Итак, мы сидели тут все втроем, в воскресенье, 26 декабря, три обломка разбитой семьи, словно фаянсовые собачки на каминной полке, оценивая друг друга, присматриваясь, и в наших головах проносились чередой все эти мысли, звуки, голоса, образы, внутренняя какофония. Я чувствовал, что отвердеваю, словно схватывающаяся штукатурка. А сестра будто снова стала одиннадцатилетней девочкой, покинутой своим отцом, этим отцом, которому – Лиз всегда это говорила, всем, кроме нашей матери, – она посвятила безупречный культ.
– Вы выросли, – тихо сказал он наконец.
А ты как думал, придурок?
Подошел официант, и Тома в свой черед сказал:
– То же самое, пожалуйста.
Отец, сын, эхо.

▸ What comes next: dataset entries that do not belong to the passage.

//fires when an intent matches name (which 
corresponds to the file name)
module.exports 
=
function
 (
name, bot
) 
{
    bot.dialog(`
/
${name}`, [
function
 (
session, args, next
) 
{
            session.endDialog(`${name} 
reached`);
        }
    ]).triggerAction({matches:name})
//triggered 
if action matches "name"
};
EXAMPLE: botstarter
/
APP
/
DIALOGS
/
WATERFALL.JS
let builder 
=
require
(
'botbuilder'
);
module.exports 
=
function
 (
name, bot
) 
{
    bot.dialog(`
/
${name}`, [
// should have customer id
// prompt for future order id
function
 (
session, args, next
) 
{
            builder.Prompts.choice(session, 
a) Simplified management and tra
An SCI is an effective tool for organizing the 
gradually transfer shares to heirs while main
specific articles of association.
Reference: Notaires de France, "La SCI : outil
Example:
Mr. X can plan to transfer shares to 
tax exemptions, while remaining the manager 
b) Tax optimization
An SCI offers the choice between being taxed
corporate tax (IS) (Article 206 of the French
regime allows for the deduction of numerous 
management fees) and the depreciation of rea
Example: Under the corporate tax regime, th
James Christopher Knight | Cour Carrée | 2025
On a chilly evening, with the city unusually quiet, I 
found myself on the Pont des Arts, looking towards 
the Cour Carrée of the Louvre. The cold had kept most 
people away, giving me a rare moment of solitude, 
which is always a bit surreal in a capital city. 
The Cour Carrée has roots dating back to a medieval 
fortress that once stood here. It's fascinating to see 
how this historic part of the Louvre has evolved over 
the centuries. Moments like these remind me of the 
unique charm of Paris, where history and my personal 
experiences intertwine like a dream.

У нас сегодня похожие голоса; сестра заметила мне это позже. А мне не удавалось сказать что бы то ни было. «Тыкать» ему не хотелось, но обращаться к нему на «вы» было бы еще более странно. Так что я вообще ничего не говорил, предоставив вести беседу Лиз, языкастой Лиз, которая вдруг превратилась в испуганную девчушку.
– Ну… как… В общем… как поживаешь?
– Поживаю, Лиз. Поживаю, спасибо. А ты? Чем занимаешься? Кем ты стала, кроме как красивой молодой женщиной?
Она покраснела, опустила глаза, опять стала рвать бумажную салфетку, в совсем мелкие кусочки.
– У меня все нормально. Работаю в «Галерее Лафайет». Знаешь, напротив вокзала Пар-Дьё?
Тома кивнул; его густая, седеющая шевелюра с цинковым блеском слегка качнулась. Мне вдруг пришла в голову глупость, совершеннейшая ерунда, – я подумал, что никогда не облысею, поскольку склонность к плешивости чаще всего передается по наследству. Он все еще был красив, худощав, почти худой. Ему было около семидесяти, он и не казался моложе; ну да, он все еще был красив: гладкое, подвижное лицо, оживленное напряженным взглядом, глаза карие, с зелеными крапинами – эти глаза были похожи на наши, Колена и мои собственные. Хотя мне было довольно трудно его узнать. Я его видел лишь на нескольких уцелевших, неудачных фотографиях в альбомах с заскорузлыми уголками. Мог бы встретить его на улице и не обернуться.
– Тебе там нравится? Устаешь, наверное, я знаю торговлю.